The truth about self-love isn't so glamorous.
In today's world, we speak of self-love like it’s the cure-all for every problem. As though if we just love ourselves more all our problems will go away. I’m guilty of this myself. The issue with a culture hyper-focused on self-love is we tend to overlook one huge truth; humans were created for relational love.
By design, we thrive best in the community. Regardless of if you are an extrovert or introvert the experience of relational love (familial, platonic, and romantic) is essential to our mental and emotional development. I myself pursued self-love for years only to find that moment of self-acceptance and unconditional love for self to be rather unfulfilling. Loving myself didn’t take away my longing for true and lasting romantic love, nor did it heal my strained relationships with family members. It didn’t give me the perfect self-image or permanently set my self-esteem. Self-love didn’t fix all my issues related like I thought it would.
“ Self-love didn’t fix all my issues like I thought it would. "
The Truth About Self Love
Self-love did increase my self-awareness and self-acceptance. Self-love gave me the foundation and tools to face challenges head-on, to confront my issues with myself. Self-love helped me to raise my standards and properly adjust my expectations of myself and others. Most importantly, self-love has given me the capacity to truly show up for myself & others, always with grace. Self-love for me leads me to walk in the truth of love as an action & commitment, not simply a flighting feeling.
Don’t get me wrong self-love has been a transformative power in my life. It has brought me closer to my divine core & made me whole and one with the Lord. By no means do I wish for this post to be interpreted as a discredit to self-love, I’m simply saying it’s not enough.
The truth is, pampering yourself, cutting off friends and family, treating yourself to decadent meals and shopping sprees, elaborate baths, and pouring into yourself endlessly won't ever fill the void left by a lack of community. There is no amount of solely pouring into yourself that will heal all your wounds completely. Self-love is simply the first step.
We were created to learn within a community and to thrive in the safety of a family. We were designed to heal and grow through the experience of love. Today we have adopted a perverted version of self-love that is hyper-selfish, self-centered, and hyper-individualistic. This version of self-love discredits the power of community, fails to acknowledge the wholeness of God, and encourages superficial solutions to inner unhealed wounds. Self-love in true essence is love for God communicated through the honoring of self and others. Self-love is true to form causes you to be more open to accepting yourself and others.
The trick to a peaceful life is learning how to serve yourself as well as others. It’s a balancing act between giving and receiving.

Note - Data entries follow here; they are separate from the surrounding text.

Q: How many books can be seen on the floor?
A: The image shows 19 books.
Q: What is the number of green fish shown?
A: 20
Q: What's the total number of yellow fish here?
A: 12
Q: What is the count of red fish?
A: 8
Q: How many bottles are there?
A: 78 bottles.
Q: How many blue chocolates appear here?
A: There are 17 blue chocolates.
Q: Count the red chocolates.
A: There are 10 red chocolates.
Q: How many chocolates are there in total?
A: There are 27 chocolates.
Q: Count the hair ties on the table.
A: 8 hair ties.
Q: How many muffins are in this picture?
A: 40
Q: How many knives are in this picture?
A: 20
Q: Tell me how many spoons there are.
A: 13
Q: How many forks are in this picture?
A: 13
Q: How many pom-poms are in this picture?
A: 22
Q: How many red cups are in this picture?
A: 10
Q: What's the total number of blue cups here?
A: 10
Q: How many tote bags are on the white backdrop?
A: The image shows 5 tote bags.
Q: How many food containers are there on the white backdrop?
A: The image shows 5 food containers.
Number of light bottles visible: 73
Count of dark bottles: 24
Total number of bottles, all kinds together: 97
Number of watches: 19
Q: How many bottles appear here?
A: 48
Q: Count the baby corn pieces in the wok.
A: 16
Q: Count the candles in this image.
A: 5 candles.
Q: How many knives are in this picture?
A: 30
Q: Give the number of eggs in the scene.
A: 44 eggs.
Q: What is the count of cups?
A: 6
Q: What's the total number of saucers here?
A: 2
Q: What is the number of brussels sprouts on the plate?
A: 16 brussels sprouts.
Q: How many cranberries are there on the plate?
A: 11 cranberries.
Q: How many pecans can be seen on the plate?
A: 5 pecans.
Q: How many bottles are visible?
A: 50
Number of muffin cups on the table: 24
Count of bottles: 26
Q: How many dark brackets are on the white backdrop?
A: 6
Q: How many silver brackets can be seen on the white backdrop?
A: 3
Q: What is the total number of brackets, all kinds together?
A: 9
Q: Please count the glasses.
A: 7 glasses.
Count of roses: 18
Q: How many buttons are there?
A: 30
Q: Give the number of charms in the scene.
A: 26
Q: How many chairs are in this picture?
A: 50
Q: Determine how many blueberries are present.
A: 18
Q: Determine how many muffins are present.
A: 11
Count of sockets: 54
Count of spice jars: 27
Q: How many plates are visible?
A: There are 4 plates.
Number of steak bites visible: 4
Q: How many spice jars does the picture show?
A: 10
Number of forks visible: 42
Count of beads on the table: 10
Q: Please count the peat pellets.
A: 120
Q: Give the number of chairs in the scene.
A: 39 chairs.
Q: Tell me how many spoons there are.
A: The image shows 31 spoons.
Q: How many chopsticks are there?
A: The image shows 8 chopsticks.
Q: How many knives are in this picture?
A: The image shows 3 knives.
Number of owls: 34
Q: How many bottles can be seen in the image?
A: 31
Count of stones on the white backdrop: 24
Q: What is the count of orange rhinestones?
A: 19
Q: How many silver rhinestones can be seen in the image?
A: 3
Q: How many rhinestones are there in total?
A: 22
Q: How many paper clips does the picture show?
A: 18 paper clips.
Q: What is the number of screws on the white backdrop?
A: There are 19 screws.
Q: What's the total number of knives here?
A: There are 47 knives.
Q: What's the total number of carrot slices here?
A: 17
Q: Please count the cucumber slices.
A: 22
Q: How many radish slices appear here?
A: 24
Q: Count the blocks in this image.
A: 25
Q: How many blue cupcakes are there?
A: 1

When we place too much emphasis on hyper-individualistic self-love we place too much emphasis on receiving, not enough on giving, and miss out on the greatest joy of all. This can easily lead to deepening feelings of isolation and loneliness in the long run. Love of any type is designed to bridge and connect, never to isolate.
While I once thought I could self-love all my problems away, as I continue to grow I realize more and more that self-love without healthy relational love to support it is a relatively ineffective tool for inner peace. I encourage you to peruse self-love and relational love at the same rate. Both are equally important and should be valued and cherished as such.